Abisso.
Lo chiama così Massimo Ammaniti quel conclave di orrori osservati nel Padiglione 8 dell'Ospedale psichiatrico Santa Maria della Pietà a Roma. Un abisso già sondato dal giovane laureato in medicina, specializzato in neuropsichiatria infantile. Nel Padiglione 8 erano infatti ricoverati bambini e adolescenti considerati irrecuperabili, abbandonati dalle famiglie e trattati con disumanità del tutto slegata da empatia. Il primo incarico era durato appena un giorno, nel 1972 Ammaniti vi fa ritorno da assistente neuropsichiatra con la speranza di ridare vita e luce a queste vite perdute.
Quello al Padiglione 8 era per me un ritorno. Avevo già lavorato lì sei anni prima e avevo rassegnato le mie dimissioni, non potendo tollerare oltre lo stato di degrado e di squallore in cui si trovavano i bambini all'interno del reparto. Ero in debito con me stesso per quell'abbandono. Non si trattava di dimostrare che questa volta ce l'avrei fatta a resistere in quel luogo spaventoso, quanto piuttosto di prendermi cura dei bambini che avevo lasciato in quelle condizioni, e aiutarli a condurre una vita più dignitosa.
Un'organizzazione sclerotica, scrive il Professore, quella del Padiglione 8. Per cambiare le condizioni di degrado in cui queste piccole anime vivevano non era soltanto necessario occuparsi della loro salute psichica, ma cercare di fare comprendere a tutta l'istituzione che era urgente una modifica di regole ed abitudini. Questa visione ottiene l'approvazione del primario, ma ostruzioni da parte delle caporeparto. Una cosa però è certa. Bisogna ridare dignità a questi bambini ridotti ad automi vestiti con 'camiciotti d'ordinanza'. Bambini disabili, bambini con microcefalia, affetti da sindrome di Down, bambini tagliati dal cordone della famiglia e ridotti a prigionieri anonimi da divise tutte uguali, recinzioni e sbarre alle finestre. Laceratori, venivano chiamati così nel gergo manicomiale i violenti.
I bambini che osservo ogni giorno hanno perso qualsiasi spinta esplorativa e qualsiasi curiosità, ed è difficile capire quanto ciò sia legato alla disabilità originaria e quanto alla 'carriera' a cui sono stati sottoposti, per usare un termine del sociologo americano Erving Goffman: rifiutati e abbandonati dai genitori, privati di legami, di stimoli sociali, affettivi e cognitivi, derubati della propria immagine personale e della capacità di riconoscersi. Non è un caso che nel reparto non ci siano specchi in cui riflettersi, così come non c'è nessuno che veramente guardi i bambini negli occhi facendoli sentire vivi.
E così Ammaniti cerca di smuovere una situazione paralizzata. Si farà una gita al mare a Passoscuro, una spiaggia nelle vicinanze di Roma. Questo, il Passoscuro che dà voce al titolo del libro.
In questi capitoli Massimo Ammaniti ha intercalato l'esperienza maturata nell'Ospedale Psichiatrico a vicende della propria vita, la vita di uno studente di medicina che comincia a porsi domande sulla psichiatria e viene toccato dai dubbi.

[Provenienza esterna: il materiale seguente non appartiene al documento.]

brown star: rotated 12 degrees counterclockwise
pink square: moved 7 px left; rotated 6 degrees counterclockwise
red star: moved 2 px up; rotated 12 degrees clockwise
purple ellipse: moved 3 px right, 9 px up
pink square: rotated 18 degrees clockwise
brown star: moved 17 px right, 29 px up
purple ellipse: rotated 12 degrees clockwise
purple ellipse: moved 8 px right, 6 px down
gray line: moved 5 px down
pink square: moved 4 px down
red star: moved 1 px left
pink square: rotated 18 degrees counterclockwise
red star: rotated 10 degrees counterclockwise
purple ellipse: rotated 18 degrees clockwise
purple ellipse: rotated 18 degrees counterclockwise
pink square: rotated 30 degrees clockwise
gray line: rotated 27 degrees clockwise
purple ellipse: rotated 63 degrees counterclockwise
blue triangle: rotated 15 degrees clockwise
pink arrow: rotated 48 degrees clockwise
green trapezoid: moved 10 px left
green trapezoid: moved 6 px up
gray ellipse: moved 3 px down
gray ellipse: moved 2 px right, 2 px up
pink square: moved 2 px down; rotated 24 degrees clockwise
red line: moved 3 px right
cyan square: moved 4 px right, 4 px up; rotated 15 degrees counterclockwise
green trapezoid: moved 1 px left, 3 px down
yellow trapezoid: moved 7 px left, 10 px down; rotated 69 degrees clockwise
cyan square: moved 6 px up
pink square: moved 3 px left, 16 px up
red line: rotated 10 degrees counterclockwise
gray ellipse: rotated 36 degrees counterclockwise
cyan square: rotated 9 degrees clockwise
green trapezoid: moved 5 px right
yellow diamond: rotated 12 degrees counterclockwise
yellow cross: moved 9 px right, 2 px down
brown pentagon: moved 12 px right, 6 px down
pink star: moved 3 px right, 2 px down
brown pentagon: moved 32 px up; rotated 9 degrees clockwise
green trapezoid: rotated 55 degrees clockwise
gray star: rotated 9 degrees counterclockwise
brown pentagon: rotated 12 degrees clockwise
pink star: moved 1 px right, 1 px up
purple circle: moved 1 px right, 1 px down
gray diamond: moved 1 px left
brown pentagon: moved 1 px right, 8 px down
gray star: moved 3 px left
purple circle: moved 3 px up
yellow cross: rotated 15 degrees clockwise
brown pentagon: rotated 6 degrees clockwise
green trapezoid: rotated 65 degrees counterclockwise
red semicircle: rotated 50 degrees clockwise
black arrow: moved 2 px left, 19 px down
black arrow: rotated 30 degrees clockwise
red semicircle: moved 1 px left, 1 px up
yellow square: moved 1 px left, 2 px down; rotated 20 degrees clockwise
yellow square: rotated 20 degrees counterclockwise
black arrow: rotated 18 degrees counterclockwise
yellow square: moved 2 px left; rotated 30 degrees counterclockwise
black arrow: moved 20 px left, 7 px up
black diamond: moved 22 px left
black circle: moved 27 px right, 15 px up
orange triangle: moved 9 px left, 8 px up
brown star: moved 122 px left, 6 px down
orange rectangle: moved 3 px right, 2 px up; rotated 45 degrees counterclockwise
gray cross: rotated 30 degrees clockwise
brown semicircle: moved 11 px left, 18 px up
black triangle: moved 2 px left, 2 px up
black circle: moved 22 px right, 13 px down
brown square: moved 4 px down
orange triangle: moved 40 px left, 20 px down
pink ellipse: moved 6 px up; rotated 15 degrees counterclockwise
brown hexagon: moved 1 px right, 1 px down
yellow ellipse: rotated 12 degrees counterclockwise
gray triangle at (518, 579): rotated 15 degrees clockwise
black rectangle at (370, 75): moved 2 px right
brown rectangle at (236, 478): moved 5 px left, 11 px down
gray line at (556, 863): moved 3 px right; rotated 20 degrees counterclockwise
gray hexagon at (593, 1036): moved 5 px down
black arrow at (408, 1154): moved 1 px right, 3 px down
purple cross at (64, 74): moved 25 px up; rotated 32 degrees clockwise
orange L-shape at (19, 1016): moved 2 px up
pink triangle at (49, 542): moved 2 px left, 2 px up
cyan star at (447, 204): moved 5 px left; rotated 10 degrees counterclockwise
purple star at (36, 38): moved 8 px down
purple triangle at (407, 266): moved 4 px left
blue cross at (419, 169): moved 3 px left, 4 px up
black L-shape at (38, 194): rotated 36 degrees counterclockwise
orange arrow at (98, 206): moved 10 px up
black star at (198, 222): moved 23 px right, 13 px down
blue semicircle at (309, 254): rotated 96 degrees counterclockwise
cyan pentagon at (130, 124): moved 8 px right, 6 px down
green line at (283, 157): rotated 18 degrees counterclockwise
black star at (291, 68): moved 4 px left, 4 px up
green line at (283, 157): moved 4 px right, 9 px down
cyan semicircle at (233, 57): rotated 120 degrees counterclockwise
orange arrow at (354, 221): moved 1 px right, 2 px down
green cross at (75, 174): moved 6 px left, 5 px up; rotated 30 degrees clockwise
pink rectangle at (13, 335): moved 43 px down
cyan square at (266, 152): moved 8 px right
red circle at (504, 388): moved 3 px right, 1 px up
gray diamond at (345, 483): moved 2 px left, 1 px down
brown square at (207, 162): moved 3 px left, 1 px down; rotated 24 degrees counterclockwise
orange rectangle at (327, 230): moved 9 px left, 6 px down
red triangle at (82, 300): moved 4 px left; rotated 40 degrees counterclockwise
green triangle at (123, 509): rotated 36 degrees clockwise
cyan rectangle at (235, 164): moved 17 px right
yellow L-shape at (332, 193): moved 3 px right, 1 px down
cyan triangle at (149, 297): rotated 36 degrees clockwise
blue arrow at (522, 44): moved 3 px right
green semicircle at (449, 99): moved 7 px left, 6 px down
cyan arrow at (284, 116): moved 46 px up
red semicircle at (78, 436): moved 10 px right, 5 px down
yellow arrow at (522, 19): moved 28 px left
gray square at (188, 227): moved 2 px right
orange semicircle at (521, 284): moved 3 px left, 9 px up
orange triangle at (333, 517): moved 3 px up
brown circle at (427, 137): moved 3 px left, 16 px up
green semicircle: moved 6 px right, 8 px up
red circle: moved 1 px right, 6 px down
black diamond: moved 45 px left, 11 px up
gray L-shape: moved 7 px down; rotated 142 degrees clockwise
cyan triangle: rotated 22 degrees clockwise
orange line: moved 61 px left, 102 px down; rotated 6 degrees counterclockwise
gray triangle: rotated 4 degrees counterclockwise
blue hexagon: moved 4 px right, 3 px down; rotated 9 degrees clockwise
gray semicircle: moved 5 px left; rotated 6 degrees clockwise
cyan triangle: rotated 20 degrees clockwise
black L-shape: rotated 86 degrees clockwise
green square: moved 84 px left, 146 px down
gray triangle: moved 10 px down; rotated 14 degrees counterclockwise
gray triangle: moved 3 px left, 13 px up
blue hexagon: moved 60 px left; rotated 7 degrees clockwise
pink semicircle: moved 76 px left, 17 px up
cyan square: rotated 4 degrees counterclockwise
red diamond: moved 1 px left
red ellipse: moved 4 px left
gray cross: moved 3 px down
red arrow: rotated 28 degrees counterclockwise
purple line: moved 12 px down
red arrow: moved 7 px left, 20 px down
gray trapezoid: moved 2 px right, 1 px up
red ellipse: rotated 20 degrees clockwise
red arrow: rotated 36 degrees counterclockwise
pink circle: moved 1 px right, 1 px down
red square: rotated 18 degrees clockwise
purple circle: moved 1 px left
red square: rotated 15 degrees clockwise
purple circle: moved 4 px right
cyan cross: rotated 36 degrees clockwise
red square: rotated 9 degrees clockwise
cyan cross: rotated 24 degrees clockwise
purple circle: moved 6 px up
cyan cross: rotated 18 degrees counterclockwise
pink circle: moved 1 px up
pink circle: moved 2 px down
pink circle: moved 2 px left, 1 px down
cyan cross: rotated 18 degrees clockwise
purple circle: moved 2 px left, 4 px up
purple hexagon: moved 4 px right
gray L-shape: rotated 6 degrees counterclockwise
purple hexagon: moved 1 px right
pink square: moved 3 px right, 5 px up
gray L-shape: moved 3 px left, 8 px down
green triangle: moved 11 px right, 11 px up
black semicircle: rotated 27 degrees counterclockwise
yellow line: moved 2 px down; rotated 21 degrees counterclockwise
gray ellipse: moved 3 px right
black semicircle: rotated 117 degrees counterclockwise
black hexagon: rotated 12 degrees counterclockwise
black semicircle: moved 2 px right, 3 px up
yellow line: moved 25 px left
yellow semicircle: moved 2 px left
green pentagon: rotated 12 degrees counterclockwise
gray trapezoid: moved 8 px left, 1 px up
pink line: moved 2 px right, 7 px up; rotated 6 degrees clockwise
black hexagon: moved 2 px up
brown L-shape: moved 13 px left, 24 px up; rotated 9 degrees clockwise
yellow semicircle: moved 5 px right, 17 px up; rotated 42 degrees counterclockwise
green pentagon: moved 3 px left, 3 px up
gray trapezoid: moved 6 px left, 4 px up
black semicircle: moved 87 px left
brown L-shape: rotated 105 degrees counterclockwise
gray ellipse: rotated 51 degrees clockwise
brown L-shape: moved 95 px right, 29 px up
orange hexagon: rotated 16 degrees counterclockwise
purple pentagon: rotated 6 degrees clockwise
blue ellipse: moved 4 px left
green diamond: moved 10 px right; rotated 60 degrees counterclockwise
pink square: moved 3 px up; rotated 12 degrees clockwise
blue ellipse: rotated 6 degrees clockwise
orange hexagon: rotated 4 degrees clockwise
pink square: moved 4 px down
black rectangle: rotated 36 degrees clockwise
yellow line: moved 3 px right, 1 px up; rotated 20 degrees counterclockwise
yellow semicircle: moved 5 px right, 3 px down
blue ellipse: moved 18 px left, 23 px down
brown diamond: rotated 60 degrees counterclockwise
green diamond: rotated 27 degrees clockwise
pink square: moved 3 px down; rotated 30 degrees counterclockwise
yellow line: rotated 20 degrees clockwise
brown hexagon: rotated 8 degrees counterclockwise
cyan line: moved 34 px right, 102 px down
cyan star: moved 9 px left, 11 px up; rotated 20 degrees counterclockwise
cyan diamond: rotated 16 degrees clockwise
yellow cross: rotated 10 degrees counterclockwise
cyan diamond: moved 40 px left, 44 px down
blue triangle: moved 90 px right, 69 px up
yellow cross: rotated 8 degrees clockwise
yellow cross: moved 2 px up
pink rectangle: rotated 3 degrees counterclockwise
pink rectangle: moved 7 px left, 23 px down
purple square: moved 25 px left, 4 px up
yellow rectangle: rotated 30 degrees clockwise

Sarà un incontro ad influenzarlo enormemente, quello con lo psichiatra Bruno Callieri; la psichiatria non è più un elenco nomi, sintomi, disturbi, ma è l'individuo con emozioni e valori esistenziali a prendere parte al tutto. La passione di Callieri diventa anche la sua, e comincia l'internato nel reparto di psichiatria.
I ricoverati erano chiusi in stanzoni sovraffollati privi di qualsiasi privacy, curati solo con psicofarmaci ed elettroshock, senza che si prestasse alcuna attenzione alla loro storia individuale.
Dopo il primo internato, i primi abissi fatti di visioni che fanno male, ragazzine legate ai termosifoni ed altri bambini legati mani e piedi ai letti. Sono gli anni dei movimenti di contestazione giovanile e della contestazione alla psichiatria ufficiale, Bollea e Basaglia lo dimostrano. Ammaniti comprende con i suoi colleghi che gli psichiatri non dovrebbero essere soltanto sorveglianti nei reparti. E poi una morte fulminea in tre giorni di Pupa, sorella e compagna di giochi.
Questo è un libro scritto in maniera cristallina, sentita. Un memoir di vita personale e professionale, in grado di regalare anche nozioni e fatti scientifici con limpidezza nel mare dell'emotività.
Ringrazio la casa editrice Bompiani e Marta Zambon per la copia del libro.